Championnat canadien de patinage de vitesse

Elvis à l’aréna Maurice Richard – « J’ai assisté à un écrapoutissement culturel »

J’ai assisté au Championnat canadien de patinage de vitesse samedi dernier à l’aréna Maurice Richard.

Tout était bilingue : le programme, les sites des organisations sportives et les commentaires de l’annonceur .

Tout était bilingue/bilingual  sauf, la musique, omniprésente. Pendant les nombreuses poses entre les compétitions, les hauts-parleurs ne diffusaient que des chansons anglophones.

Et pourtant l’événement avait lieu à Montréal, présentait une large majorité de patineurs québécois (44/64), des bénévoles francophones et de rares supporteurs (amis et parents) aussi québécois y assistaient et la compétition était organisée par la Fédération de patinage de vitesse du Québec.

Qui est responsable de cette auto-assimilation culturelle ? Les  commanditaires : Montréal? Québec ? le Canada ! les fédérations sportives ? Qui pourrait le dire ? 

Mais le constat est consternant : j’ai assisté à un écrapoutissement culturel avec la complicité de nos élites québécoises, maires et présidents des fédérations sportives. De plus, l’ annnonceur, québécois lui aussi, participait avec un enthousiasme délirant à cette assimilation en faisant des commentaires dans un franglais ridicule ; on aurait dit la résurrection d’Elvis Gratton! Yes sir !

Maxime Courval. Montréal

1 commentaire

  1. Lorsque je vous dis qu’en de nombreux domaines, plus particulièrement au niveau de la langue, le Québec retourne dans les années 1950 où la minorité anglo-ethnique disait à la majorité francophone, quelle langue il fallait parler à Montréal…Ainsi que dans d’autres villes. Actuellement, avec le multiculturalisme prêché sur toutes les chaires fédéralistes «canadian» dans le but de nous assimiller totalement, cette même minorité a reprit de l’ampleur au point de s’en donner à coeur à tasser du revers de la main le français de plus en plus malmené au détriment de l’anglophonie.

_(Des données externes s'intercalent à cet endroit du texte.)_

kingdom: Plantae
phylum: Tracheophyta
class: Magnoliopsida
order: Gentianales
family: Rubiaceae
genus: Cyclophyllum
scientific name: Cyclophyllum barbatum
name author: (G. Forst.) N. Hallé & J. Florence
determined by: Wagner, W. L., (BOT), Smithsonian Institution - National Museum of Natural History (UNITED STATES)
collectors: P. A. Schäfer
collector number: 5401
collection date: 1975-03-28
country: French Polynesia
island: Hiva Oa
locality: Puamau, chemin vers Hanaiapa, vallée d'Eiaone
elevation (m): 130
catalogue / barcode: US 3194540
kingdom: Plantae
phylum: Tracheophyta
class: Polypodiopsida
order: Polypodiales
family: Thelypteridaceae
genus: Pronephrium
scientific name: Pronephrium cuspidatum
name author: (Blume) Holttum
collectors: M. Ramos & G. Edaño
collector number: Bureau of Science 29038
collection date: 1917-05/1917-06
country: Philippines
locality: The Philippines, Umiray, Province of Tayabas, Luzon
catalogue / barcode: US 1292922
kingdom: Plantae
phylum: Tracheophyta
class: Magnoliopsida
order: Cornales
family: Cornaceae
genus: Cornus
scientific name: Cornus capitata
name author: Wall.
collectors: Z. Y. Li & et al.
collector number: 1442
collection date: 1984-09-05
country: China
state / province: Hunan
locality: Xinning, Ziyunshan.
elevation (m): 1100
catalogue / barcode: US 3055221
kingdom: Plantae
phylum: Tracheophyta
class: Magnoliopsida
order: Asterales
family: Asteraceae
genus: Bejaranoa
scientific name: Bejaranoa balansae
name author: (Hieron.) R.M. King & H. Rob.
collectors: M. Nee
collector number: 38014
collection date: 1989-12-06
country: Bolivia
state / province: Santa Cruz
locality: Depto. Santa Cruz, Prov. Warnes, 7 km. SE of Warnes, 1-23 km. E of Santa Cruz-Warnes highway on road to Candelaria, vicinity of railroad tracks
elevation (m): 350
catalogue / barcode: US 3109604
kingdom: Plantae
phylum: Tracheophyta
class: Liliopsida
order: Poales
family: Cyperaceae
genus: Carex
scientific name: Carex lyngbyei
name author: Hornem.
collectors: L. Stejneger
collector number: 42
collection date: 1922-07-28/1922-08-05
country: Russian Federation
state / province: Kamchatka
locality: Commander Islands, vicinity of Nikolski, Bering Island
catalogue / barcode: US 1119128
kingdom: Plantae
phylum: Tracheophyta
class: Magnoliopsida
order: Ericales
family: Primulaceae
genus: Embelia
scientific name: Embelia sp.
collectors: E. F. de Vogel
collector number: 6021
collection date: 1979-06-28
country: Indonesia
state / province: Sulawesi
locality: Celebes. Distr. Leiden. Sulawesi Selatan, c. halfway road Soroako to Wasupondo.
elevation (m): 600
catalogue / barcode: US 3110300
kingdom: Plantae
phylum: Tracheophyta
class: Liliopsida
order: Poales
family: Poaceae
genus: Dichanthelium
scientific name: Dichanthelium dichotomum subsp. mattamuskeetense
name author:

Vrai aussi qu’elle compte dans ses rangs des comparses colonisés, bilingual des 2 langues qui font leur jeu en rampant devant eux. Nous ne sommes pas sortis de ce cirque linguistique avec des affronts tels le Championnat canadien de hockey junior, puis tout récemment celui à l’aréna Maurice Richard qui, lui-même autant que ses compagnons francophones de l’équipe devaient obligatoirement parler anglais dans le vestiaire. 68 ans plus tard, nous revenons sur nos pas en ce qui concerne la langue de Molière. Pour la défendre, inutile de compter sur la Loi 101 qui compte davantage de trous que de points de lois, mais qui vaudrait quand même la peine de la dépoussiérer et lui redonner tout son impact d’alors.